**Listing:**
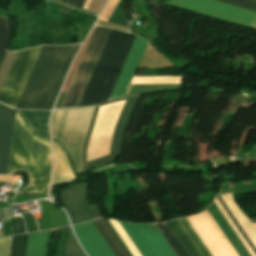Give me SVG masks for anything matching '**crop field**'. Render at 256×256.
Returning a JSON list of instances; mask_svg holds the SVG:
<instances>
[{
  "label": "crop field",
  "instance_id": "1",
  "mask_svg": "<svg viewBox=\"0 0 256 256\" xmlns=\"http://www.w3.org/2000/svg\"><path fill=\"white\" fill-rule=\"evenodd\" d=\"M134 35L111 30L78 106L105 102L128 53ZM147 43L135 37L107 101L125 96Z\"/></svg>",
  "mask_w": 256,
  "mask_h": 256
},
{
  "label": "crop field",
  "instance_id": "2",
  "mask_svg": "<svg viewBox=\"0 0 256 256\" xmlns=\"http://www.w3.org/2000/svg\"><path fill=\"white\" fill-rule=\"evenodd\" d=\"M79 45L43 46L15 108L51 110Z\"/></svg>",
  "mask_w": 256,
  "mask_h": 256
},
{
  "label": "crop field",
  "instance_id": "3",
  "mask_svg": "<svg viewBox=\"0 0 256 256\" xmlns=\"http://www.w3.org/2000/svg\"><path fill=\"white\" fill-rule=\"evenodd\" d=\"M24 170L31 183L19 194L41 193L50 178L51 150L49 140L17 113L8 174Z\"/></svg>",
  "mask_w": 256,
  "mask_h": 256
},
{
  "label": "crop field",
  "instance_id": "4",
  "mask_svg": "<svg viewBox=\"0 0 256 256\" xmlns=\"http://www.w3.org/2000/svg\"><path fill=\"white\" fill-rule=\"evenodd\" d=\"M94 107L54 109L51 118L52 137L66 149L75 172L82 170L83 146Z\"/></svg>",
  "mask_w": 256,
  "mask_h": 256
},
{
  "label": "crop field",
  "instance_id": "5",
  "mask_svg": "<svg viewBox=\"0 0 256 256\" xmlns=\"http://www.w3.org/2000/svg\"><path fill=\"white\" fill-rule=\"evenodd\" d=\"M110 30L95 27L60 108L78 105Z\"/></svg>",
  "mask_w": 256,
  "mask_h": 256
},
{
  "label": "crop field",
  "instance_id": "6",
  "mask_svg": "<svg viewBox=\"0 0 256 256\" xmlns=\"http://www.w3.org/2000/svg\"><path fill=\"white\" fill-rule=\"evenodd\" d=\"M40 48L17 52L0 90V102L15 107Z\"/></svg>",
  "mask_w": 256,
  "mask_h": 256
},
{
  "label": "crop field",
  "instance_id": "7",
  "mask_svg": "<svg viewBox=\"0 0 256 256\" xmlns=\"http://www.w3.org/2000/svg\"><path fill=\"white\" fill-rule=\"evenodd\" d=\"M167 3L254 27L256 12L214 0H169Z\"/></svg>",
  "mask_w": 256,
  "mask_h": 256
},
{
  "label": "crop field",
  "instance_id": "8",
  "mask_svg": "<svg viewBox=\"0 0 256 256\" xmlns=\"http://www.w3.org/2000/svg\"><path fill=\"white\" fill-rule=\"evenodd\" d=\"M119 223L142 256H175L154 224Z\"/></svg>",
  "mask_w": 256,
  "mask_h": 256
},
{
  "label": "crop field",
  "instance_id": "9",
  "mask_svg": "<svg viewBox=\"0 0 256 256\" xmlns=\"http://www.w3.org/2000/svg\"><path fill=\"white\" fill-rule=\"evenodd\" d=\"M140 97L141 96L111 101V102H116V101L127 100V102L124 106V109L121 113V116H120V118L117 122V125L114 129V133H113V137H112V141H111L110 155L86 162L87 146H88V142H89L91 132H92V129H93V125H94V122H95V118H96V115H97V112H98V108L101 105L108 104V103H111V102H107V103L97 105L96 110H95V114H94V117H93V120H92V123H91V127H90V130H89L87 139H86V143H85V146H84V168H83V170L86 169V168L92 167L94 165L100 164L102 162L113 160L115 157L122 155V145H123V138H124V135H125V131H126L128 122L130 120V117H131V115H132Z\"/></svg>",
  "mask_w": 256,
  "mask_h": 256
},
{
  "label": "crop field",
  "instance_id": "10",
  "mask_svg": "<svg viewBox=\"0 0 256 256\" xmlns=\"http://www.w3.org/2000/svg\"><path fill=\"white\" fill-rule=\"evenodd\" d=\"M62 193L73 224L95 219L89 207L86 184L69 187Z\"/></svg>",
  "mask_w": 256,
  "mask_h": 256
},
{
  "label": "crop field",
  "instance_id": "11",
  "mask_svg": "<svg viewBox=\"0 0 256 256\" xmlns=\"http://www.w3.org/2000/svg\"><path fill=\"white\" fill-rule=\"evenodd\" d=\"M73 228L90 256H114L91 222L76 225Z\"/></svg>",
  "mask_w": 256,
  "mask_h": 256
},
{
  "label": "crop field",
  "instance_id": "12",
  "mask_svg": "<svg viewBox=\"0 0 256 256\" xmlns=\"http://www.w3.org/2000/svg\"><path fill=\"white\" fill-rule=\"evenodd\" d=\"M15 112L0 105V173L6 174Z\"/></svg>",
  "mask_w": 256,
  "mask_h": 256
},
{
  "label": "crop field",
  "instance_id": "13",
  "mask_svg": "<svg viewBox=\"0 0 256 256\" xmlns=\"http://www.w3.org/2000/svg\"><path fill=\"white\" fill-rule=\"evenodd\" d=\"M212 204V203H211ZM210 215L213 217L217 225L220 227L224 235L227 237L233 248L236 250L239 256H250L245 247L242 245L234 231L231 229L221 212L216 205L213 204L207 209Z\"/></svg>",
  "mask_w": 256,
  "mask_h": 256
},
{
  "label": "crop field",
  "instance_id": "14",
  "mask_svg": "<svg viewBox=\"0 0 256 256\" xmlns=\"http://www.w3.org/2000/svg\"><path fill=\"white\" fill-rule=\"evenodd\" d=\"M53 149L55 159V171L52 184H55L66 181L74 177V175L71 170L67 155L62 147L57 142H53Z\"/></svg>",
  "mask_w": 256,
  "mask_h": 256
},
{
  "label": "crop field",
  "instance_id": "15",
  "mask_svg": "<svg viewBox=\"0 0 256 256\" xmlns=\"http://www.w3.org/2000/svg\"><path fill=\"white\" fill-rule=\"evenodd\" d=\"M93 224L116 256H130L105 219L93 221Z\"/></svg>",
  "mask_w": 256,
  "mask_h": 256
},
{
  "label": "crop field",
  "instance_id": "16",
  "mask_svg": "<svg viewBox=\"0 0 256 256\" xmlns=\"http://www.w3.org/2000/svg\"><path fill=\"white\" fill-rule=\"evenodd\" d=\"M48 231L29 234L26 256H45Z\"/></svg>",
  "mask_w": 256,
  "mask_h": 256
},
{
  "label": "crop field",
  "instance_id": "17",
  "mask_svg": "<svg viewBox=\"0 0 256 256\" xmlns=\"http://www.w3.org/2000/svg\"><path fill=\"white\" fill-rule=\"evenodd\" d=\"M23 113L30 123L39 131V132H49L48 128V117L50 112L42 111H24L18 110Z\"/></svg>",
  "mask_w": 256,
  "mask_h": 256
},
{
  "label": "crop field",
  "instance_id": "18",
  "mask_svg": "<svg viewBox=\"0 0 256 256\" xmlns=\"http://www.w3.org/2000/svg\"><path fill=\"white\" fill-rule=\"evenodd\" d=\"M177 222L182 227L188 238L191 240L197 251L201 256H211L207 248L204 246L200 238L197 236L191 225L188 223L186 218L178 219Z\"/></svg>",
  "mask_w": 256,
  "mask_h": 256
},
{
  "label": "crop field",
  "instance_id": "19",
  "mask_svg": "<svg viewBox=\"0 0 256 256\" xmlns=\"http://www.w3.org/2000/svg\"><path fill=\"white\" fill-rule=\"evenodd\" d=\"M160 231L166 242L169 244L176 256H188L185 250L182 248L176 237L173 235L166 223L155 224Z\"/></svg>",
  "mask_w": 256,
  "mask_h": 256
},
{
  "label": "crop field",
  "instance_id": "20",
  "mask_svg": "<svg viewBox=\"0 0 256 256\" xmlns=\"http://www.w3.org/2000/svg\"><path fill=\"white\" fill-rule=\"evenodd\" d=\"M27 237L28 234L13 237L10 256H25Z\"/></svg>",
  "mask_w": 256,
  "mask_h": 256
},
{
  "label": "crop field",
  "instance_id": "21",
  "mask_svg": "<svg viewBox=\"0 0 256 256\" xmlns=\"http://www.w3.org/2000/svg\"><path fill=\"white\" fill-rule=\"evenodd\" d=\"M64 256H86L81 250L75 236L73 235L69 227V236L67 240V245L65 249Z\"/></svg>",
  "mask_w": 256,
  "mask_h": 256
},
{
  "label": "crop field",
  "instance_id": "22",
  "mask_svg": "<svg viewBox=\"0 0 256 256\" xmlns=\"http://www.w3.org/2000/svg\"><path fill=\"white\" fill-rule=\"evenodd\" d=\"M108 22L127 26V21L123 12L122 0L119 1L116 8L112 12L111 16L108 19Z\"/></svg>",
  "mask_w": 256,
  "mask_h": 256
},
{
  "label": "crop field",
  "instance_id": "23",
  "mask_svg": "<svg viewBox=\"0 0 256 256\" xmlns=\"http://www.w3.org/2000/svg\"><path fill=\"white\" fill-rule=\"evenodd\" d=\"M239 7L256 11V0H218Z\"/></svg>",
  "mask_w": 256,
  "mask_h": 256
},
{
  "label": "crop field",
  "instance_id": "24",
  "mask_svg": "<svg viewBox=\"0 0 256 256\" xmlns=\"http://www.w3.org/2000/svg\"><path fill=\"white\" fill-rule=\"evenodd\" d=\"M218 200L220 201V203L222 204V206L225 208V210L227 211V213L229 214V216L231 217V219L233 220V222L235 223V225L238 227V229L240 230V232L242 233V235L244 236V238L246 239V241L248 242V244L251 246V248L253 249V251L256 254V248L254 247V245L252 244V242L250 241V239L248 238V236L246 235V233L243 231V229L241 228V226L239 225V223L237 222V220L235 219V217L233 216V214L231 213V211L229 210V208L226 206V204L224 203V201L222 200V198L220 197V195H218Z\"/></svg>",
  "mask_w": 256,
  "mask_h": 256
},
{
  "label": "crop field",
  "instance_id": "25",
  "mask_svg": "<svg viewBox=\"0 0 256 256\" xmlns=\"http://www.w3.org/2000/svg\"><path fill=\"white\" fill-rule=\"evenodd\" d=\"M6 36H7L6 21L4 18H0V60L4 53Z\"/></svg>",
  "mask_w": 256,
  "mask_h": 256
},
{
  "label": "crop field",
  "instance_id": "26",
  "mask_svg": "<svg viewBox=\"0 0 256 256\" xmlns=\"http://www.w3.org/2000/svg\"><path fill=\"white\" fill-rule=\"evenodd\" d=\"M12 237L0 239V256H9Z\"/></svg>",
  "mask_w": 256,
  "mask_h": 256
},
{
  "label": "crop field",
  "instance_id": "27",
  "mask_svg": "<svg viewBox=\"0 0 256 256\" xmlns=\"http://www.w3.org/2000/svg\"><path fill=\"white\" fill-rule=\"evenodd\" d=\"M25 232L23 218H12V235Z\"/></svg>",
  "mask_w": 256,
  "mask_h": 256
},
{
  "label": "crop field",
  "instance_id": "28",
  "mask_svg": "<svg viewBox=\"0 0 256 256\" xmlns=\"http://www.w3.org/2000/svg\"><path fill=\"white\" fill-rule=\"evenodd\" d=\"M179 242L182 244L186 252L189 254V256H198L197 253L194 251L190 243L187 241L185 236L178 238Z\"/></svg>",
  "mask_w": 256,
  "mask_h": 256
},
{
  "label": "crop field",
  "instance_id": "29",
  "mask_svg": "<svg viewBox=\"0 0 256 256\" xmlns=\"http://www.w3.org/2000/svg\"><path fill=\"white\" fill-rule=\"evenodd\" d=\"M28 232L37 231L32 215L24 216Z\"/></svg>",
  "mask_w": 256,
  "mask_h": 256
},
{
  "label": "crop field",
  "instance_id": "30",
  "mask_svg": "<svg viewBox=\"0 0 256 256\" xmlns=\"http://www.w3.org/2000/svg\"><path fill=\"white\" fill-rule=\"evenodd\" d=\"M19 181H20V177H11V175H9V176H0V182L12 184L14 186Z\"/></svg>",
  "mask_w": 256,
  "mask_h": 256
},
{
  "label": "crop field",
  "instance_id": "31",
  "mask_svg": "<svg viewBox=\"0 0 256 256\" xmlns=\"http://www.w3.org/2000/svg\"><path fill=\"white\" fill-rule=\"evenodd\" d=\"M85 0H68V4L82 8Z\"/></svg>",
  "mask_w": 256,
  "mask_h": 256
},
{
  "label": "crop field",
  "instance_id": "32",
  "mask_svg": "<svg viewBox=\"0 0 256 256\" xmlns=\"http://www.w3.org/2000/svg\"><path fill=\"white\" fill-rule=\"evenodd\" d=\"M90 207H91V209H92V211H93V214H94V216H95L96 219L99 218V217H101L100 214H99V212H98V210H97V206H96V205H93V206H90Z\"/></svg>",
  "mask_w": 256,
  "mask_h": 256
},
{
  "label": "crop field",
  "instance_id": "33",
  "mask_svg": "<svg viewBox=\"0 0 256 256\" xmlns=\"http://www.w3.org/2000/svg\"><path fill=\"white\" fill-rule=\"evenodd\" d=\"M38 224H39V228H40V230L45 229V228H44V224H43V221H42V220H41V221H39V222H38Z\"/></svg>",
  "mask_w": 256,
  "mask_h": 256
},
{
  "label": "crop field",
  "instance_id": "34",
  "mask_svg": "<svg viewBox=\"0 0 256 256\" xmlns=\"http://www.w3.org/2000/svg\"><path fill=\"white\" fill-rule=\"evenodd\" d=\"M56 1H59V2H61V3H64V4H65L67 0H56Z\"/></svg>",
  "mask_w": 256,
  "mask_h": 256
}]
</instances>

**Exercise directions:** Rewrite the lines as a numbered list, from the first line of the records up to and including the line that contains "35L111 30L78 106L105". Skip any blank lines and leave the pictures out of the answer.

**Exercise answer:**
1. Give me SVG masks for anything matching '**crop field**'. Render at 256×256.
2. Returning a JSON list of instances; mask_svg holds the SVG:
3. <instances>
4. [{
5.   "label": "crop field",
6.   "instance_id": "1",
7.   "mask_svg": "<svg viewBox=\"0 0 256 256\" xmlns=\"http://www.w3.org/2000/svg\"><path fill=\"white\" fill-rule=\"evenodd\" d=\"M134 35L111 30L78 106L105 102L128 53ZM147 43L135 37L107 101L125 96Z\"/></svg>",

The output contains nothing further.